The audit has aggravated an ongoing conflict between the Department of Education and the parents’ group, which claims it has documented the reporting of its finances each year. The PTA claims the audit is retaliation for criticism of the school’s administration.
Two investigators in long black trench coats hovered outside the PTA office at the New Explorations Into Science, Technology and Math School yesterday, waiting for the parents to sort and copy all of the organization’s documents. After an argument broke out as parents sat down to a lunch break, one investigator yelled that the parents “have a bad attitude.” The parents shot back, calling the investigators bullies.
“It’s such harassment. It’s on a level I never thought possible,” the PTA president, Emily Armstrong, who was among nine PTA officers that resigned last week, said. “They’re not supposed to barge in here like this.”

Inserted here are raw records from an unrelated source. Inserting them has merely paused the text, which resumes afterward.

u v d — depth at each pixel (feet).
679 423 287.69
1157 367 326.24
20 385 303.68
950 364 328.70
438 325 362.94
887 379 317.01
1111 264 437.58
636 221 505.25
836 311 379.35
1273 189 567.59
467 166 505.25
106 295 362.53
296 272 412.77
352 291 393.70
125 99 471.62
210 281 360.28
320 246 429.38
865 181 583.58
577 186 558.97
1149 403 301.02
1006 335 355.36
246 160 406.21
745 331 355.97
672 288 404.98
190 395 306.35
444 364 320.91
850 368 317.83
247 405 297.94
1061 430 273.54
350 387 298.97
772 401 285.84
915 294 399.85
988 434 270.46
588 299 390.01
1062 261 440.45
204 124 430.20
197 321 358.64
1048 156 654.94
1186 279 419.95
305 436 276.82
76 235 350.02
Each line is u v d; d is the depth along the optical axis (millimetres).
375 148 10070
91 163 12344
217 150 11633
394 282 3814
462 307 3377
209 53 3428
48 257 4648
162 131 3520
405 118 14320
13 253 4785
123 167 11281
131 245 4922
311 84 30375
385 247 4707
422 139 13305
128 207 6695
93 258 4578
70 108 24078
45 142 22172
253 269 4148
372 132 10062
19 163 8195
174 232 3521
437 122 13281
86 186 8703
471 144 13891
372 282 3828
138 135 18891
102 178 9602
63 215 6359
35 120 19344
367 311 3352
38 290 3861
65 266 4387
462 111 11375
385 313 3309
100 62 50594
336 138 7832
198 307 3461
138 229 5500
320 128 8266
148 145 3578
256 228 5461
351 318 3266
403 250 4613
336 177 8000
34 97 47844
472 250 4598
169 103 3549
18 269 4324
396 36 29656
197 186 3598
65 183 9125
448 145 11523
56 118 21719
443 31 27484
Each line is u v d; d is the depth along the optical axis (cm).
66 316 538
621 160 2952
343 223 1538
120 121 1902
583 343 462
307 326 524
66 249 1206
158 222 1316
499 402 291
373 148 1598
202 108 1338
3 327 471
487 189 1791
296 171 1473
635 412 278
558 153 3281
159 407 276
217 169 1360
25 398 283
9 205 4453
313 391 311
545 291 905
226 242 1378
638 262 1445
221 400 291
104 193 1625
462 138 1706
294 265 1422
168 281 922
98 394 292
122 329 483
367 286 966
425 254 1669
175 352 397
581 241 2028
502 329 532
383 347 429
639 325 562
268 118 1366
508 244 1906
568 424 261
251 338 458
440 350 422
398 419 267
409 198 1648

A Department of Education spokeswoman, Kelly Devers Franklin, said the audit was triggered several months ago when the incoming NEST+m principal searched for the school’s PTA financial reports for the past two years and couldn’t find them. She said auditors tried, and failed, to schedule a meeting with the PTA’s lawyer two weeks ago. The PTA confirmed this, saying its lawyer is currently out of the country. When the PTA resigned abruptly last week, Ms. Devers Franklin said a special investigator had also been brought in to oversee the audit.
Audits of PTAs are routine, Ms. Devers Franklin said. “It’s completely ridiculous that it would be retaliation,” she said.
The PTA officers resigned during a raucous meeting last Thursday that ended when an assistant principal called police to eject parents from the building. The officers said they resigned because they disagreed with changes made by the new principal, Olga Livanis, who was appointed after a bitter fight last year over Department of Education plans to install a new charter school inside the NEST+m building.
The PTA filed a lawsuit last year to keep the charter school out, but the suit was dropped when the city decided to put the charter school elsewhere.